Which types of Sophos Firewall HA clusters are available?

For a high-availability solution, you can cluster your Sophos SG or XG firewall. This ensures that in the event of a hardware failure, the second firewall can take over the tasks and your network continues to work without problems.


To create a cluster between two SG, XG or XGS firewalls, you need to follow a few rules:

  • No different appliances can be clustered (e.g. XGS 136 and XGS 2100)
  • No different revision clusters can be clustered (e.g. XG 210 Rev. 2 and XG 210 Rev. 3.)
  • No w-models can be clustered (SG/XG 106w, 115w, 125w, 135w)
  • Different SFOS firewalls cannot be clustered (e.g. XGS 2300 and XG 230)

Two different versions

You can choose between two different types of clusters to connect your two Sophos firewalls:

Active / Passive Cluster

The “Active / Passive” cluster is the cheaper variant and is sufficient in most cases. The two firewalls are connected directly via an HA port and in case of a failure of the master, the second firewall takes over within a few seconds. The interruption is less than one minute.

Active / Active Cluster

The “Active / Active” cluster is the high-end version. Here, too, the two firewalls are connected via an HA port. However, traffic is routed through both firewalls. This means that load balancing takes place. This type of cluster also requires a license for the second hardware. If e.g. a FullGuard license is running on the master firewall, the slave firewall also needs a FullGuard license.

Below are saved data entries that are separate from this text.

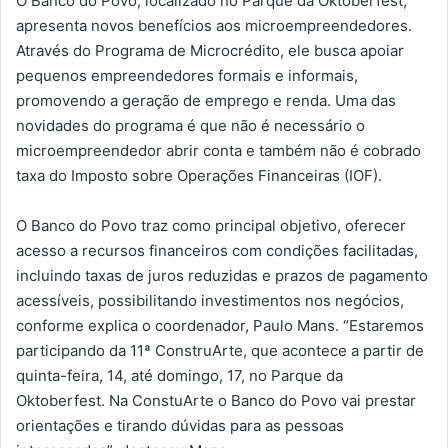
O Banco do Povo, localizado no Parque da Oktoberfest,
apresenta novos benefícios aos microempreendedores.
Através do Programa de Microcrédito, ele busca apoiar
pequenos empreendedores formais e informais,
promovendo a geração de emprego e renda. Uma das
novidades do programa é que não é necessário o
microempreendedor abrir conta e também não é cobrado
taxa do Imposto sobre Operações Financeiras (IOF).
O Banco do Povo traz como principal objetivo, oferecer
acesso a recursos financeiros com condições facilitadas,
incluindo taxas de juros reduzidas e prazos de pagamento
acessíveis, possibilitando investimentos nos negócios,
conforme explica o coordenador, Paulo Mans. “Estaremos
participando da 11ª ConstruArte, que acontece a partir de
quinta-feira, 14, até domingo, 17, no Parque da
Oktoberfest. Na ConstuArte o Banco do Povo vai prestar
orientações e tirando dúvidas para as pessoas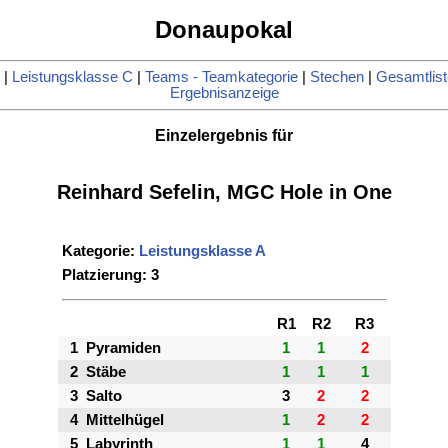
Donaupokal
|
Leistungsklasse C
|
Teams - Teamkategorie
|
Stechen
|
Gesamtlist
Ergebnisanzeige
Einzelergebnis für
Reinhard Sefelin, MGC Hole in One
Kategorie:
Leistungsklasse A
Platzierung: 3
R1
R2
R3
1
Pyramiden
1
1
2
2
Stäbe
1
1
1
3
Salto
3
2
2
4
Mittelhügel
1
2
2
5
Labyrinth
1
1
4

Info: If you want to make an Active-Active Cluster to improve performance, you need to know that not all functions can be distributed with an Active-Active Cluster (as with VPN, for example). So you can’t expect a 100% increase in performance. According to Sophos, the performance increase when adding an additional firewall is approximately 50%. Instead of 100% power you have about 150% power at your disposal.